Kailin Oliver, associate director of MN Cup, said applications to participate totaled 3,052 this year, up 17% from the year before, the largest one-year increase in the competition’s history.

“This is the most we’ve ever gotten,” she said, noting 31% of applications came from Greater Minnesota. About 38% of prospective participants were non-white and 43% were female.

At Pre-Lease, Nayeem and fellow co-founder Zachary Hurdle are still in the early stages of rolling out online and phone-based services for renters and landlords alike, including providing an online space where tenants can store rental documents such as receipts from monthly lease payments. That’s a potential strategy toward convincing a future landlord to ignore an eviction on record from years past or an equally troublesome credit blemish. GetPreLease.com also offers links to public assistance, legal aid and housing searches.

A five-minute online survey on the website offers a “rental health check,” quickly allowing prospective tenants to understand what might concern a future landlord.
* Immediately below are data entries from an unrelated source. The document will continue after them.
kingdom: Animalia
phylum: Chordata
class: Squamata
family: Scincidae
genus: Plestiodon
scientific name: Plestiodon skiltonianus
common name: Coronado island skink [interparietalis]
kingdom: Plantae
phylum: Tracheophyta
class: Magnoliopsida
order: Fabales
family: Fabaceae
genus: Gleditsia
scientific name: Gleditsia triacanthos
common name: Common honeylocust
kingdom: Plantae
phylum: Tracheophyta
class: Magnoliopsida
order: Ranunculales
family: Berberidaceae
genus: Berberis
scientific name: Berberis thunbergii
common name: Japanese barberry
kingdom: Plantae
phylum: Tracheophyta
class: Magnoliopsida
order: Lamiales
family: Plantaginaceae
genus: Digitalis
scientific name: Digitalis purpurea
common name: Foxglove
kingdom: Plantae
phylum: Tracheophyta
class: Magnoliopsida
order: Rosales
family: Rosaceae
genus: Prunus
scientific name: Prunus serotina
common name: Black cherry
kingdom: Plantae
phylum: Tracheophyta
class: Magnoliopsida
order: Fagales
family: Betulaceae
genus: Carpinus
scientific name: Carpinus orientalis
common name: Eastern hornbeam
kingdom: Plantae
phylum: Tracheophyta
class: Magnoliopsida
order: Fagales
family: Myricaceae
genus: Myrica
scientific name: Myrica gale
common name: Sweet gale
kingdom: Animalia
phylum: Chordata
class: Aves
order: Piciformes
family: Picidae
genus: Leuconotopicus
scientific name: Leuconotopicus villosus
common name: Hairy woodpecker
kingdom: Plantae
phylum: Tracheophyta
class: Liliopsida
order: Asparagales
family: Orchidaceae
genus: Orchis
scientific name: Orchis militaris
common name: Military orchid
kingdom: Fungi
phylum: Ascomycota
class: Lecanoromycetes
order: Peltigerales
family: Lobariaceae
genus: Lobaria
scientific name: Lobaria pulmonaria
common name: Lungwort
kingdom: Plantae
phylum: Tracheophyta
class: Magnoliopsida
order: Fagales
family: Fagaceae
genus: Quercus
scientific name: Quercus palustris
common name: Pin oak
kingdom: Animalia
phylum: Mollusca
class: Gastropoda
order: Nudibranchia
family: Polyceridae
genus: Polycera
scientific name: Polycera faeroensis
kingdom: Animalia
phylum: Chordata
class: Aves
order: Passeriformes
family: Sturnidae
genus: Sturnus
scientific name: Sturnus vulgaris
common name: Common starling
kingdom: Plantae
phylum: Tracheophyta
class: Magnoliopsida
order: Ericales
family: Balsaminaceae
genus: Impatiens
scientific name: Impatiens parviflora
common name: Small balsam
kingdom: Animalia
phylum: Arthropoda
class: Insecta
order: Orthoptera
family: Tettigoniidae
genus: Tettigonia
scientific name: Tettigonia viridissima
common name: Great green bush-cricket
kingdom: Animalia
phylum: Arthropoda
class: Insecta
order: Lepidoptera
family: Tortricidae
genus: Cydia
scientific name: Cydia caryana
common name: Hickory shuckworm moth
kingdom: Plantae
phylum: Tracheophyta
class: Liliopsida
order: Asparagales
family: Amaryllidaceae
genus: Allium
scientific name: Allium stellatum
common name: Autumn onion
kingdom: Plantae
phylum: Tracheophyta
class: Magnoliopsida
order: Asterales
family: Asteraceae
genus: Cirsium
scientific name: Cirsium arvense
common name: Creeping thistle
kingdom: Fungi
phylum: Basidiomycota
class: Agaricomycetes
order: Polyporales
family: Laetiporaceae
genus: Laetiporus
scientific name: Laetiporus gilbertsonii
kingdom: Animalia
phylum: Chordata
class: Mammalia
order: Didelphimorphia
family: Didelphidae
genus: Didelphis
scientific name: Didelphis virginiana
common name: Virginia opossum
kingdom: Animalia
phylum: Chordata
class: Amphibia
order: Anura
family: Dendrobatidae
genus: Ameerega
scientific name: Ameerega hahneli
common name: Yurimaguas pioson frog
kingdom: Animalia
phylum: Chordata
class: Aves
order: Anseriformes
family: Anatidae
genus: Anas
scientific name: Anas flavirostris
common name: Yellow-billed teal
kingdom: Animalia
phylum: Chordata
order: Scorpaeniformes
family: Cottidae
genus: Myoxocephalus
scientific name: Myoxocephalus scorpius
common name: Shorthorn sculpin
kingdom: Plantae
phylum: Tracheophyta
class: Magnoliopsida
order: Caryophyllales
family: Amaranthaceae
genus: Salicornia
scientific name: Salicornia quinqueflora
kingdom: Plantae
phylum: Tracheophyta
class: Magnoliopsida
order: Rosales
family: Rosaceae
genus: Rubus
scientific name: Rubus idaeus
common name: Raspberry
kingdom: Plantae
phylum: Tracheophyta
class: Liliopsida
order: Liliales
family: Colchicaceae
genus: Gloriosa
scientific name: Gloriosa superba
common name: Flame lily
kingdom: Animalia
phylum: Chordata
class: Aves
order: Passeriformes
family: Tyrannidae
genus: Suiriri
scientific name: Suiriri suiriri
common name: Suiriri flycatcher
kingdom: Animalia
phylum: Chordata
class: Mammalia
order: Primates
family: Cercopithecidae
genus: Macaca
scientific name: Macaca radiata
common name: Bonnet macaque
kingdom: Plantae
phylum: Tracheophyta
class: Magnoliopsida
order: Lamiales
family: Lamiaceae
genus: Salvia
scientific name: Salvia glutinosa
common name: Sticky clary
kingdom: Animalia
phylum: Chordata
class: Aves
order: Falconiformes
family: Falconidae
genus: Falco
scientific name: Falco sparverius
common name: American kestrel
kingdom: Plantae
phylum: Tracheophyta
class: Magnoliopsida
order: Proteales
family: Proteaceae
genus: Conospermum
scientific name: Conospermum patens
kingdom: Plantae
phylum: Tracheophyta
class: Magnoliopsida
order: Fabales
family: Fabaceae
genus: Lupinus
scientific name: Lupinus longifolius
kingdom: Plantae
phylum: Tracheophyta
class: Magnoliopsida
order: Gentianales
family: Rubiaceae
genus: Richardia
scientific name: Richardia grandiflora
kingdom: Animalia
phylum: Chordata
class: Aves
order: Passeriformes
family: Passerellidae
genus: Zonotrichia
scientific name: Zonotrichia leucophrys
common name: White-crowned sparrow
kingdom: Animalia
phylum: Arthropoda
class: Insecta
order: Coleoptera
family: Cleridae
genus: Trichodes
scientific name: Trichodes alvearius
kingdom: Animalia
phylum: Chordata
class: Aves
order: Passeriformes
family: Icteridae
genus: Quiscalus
A free report and potential phone consultation includes recommendations that aim to make renters appear more attractive on paper. Part of the goal is to educate renters and landlords about their rights and responsibilities — as well as services available — before problems arise, instead of after.

“If you’re looking for a place, if you’re having trouble, how can we figure out what you want, where you want to live and what is your screening health?” Nayeem said. “We’re trying to distinguish ourselves. There’s a lot of housing support services. But renters need support before a rental emergency. If you talk to case managers, it’s hard to address anything in an emergency.”

The MN Cup, a program of Carlson School’s Holmes Center for Entrepreneurship, was founded in 2005 by entrepreneurs Dan Mallin and Scott Litman in partnership with the University of Minnesota.

Since its inaugural season, it’s given away more than $5 million in seed funds. The MN Cup will be hosting all the semifinalists at the Carlson School on June 7 for a reception, and the public is invited to attend. More information is online at mncup.org.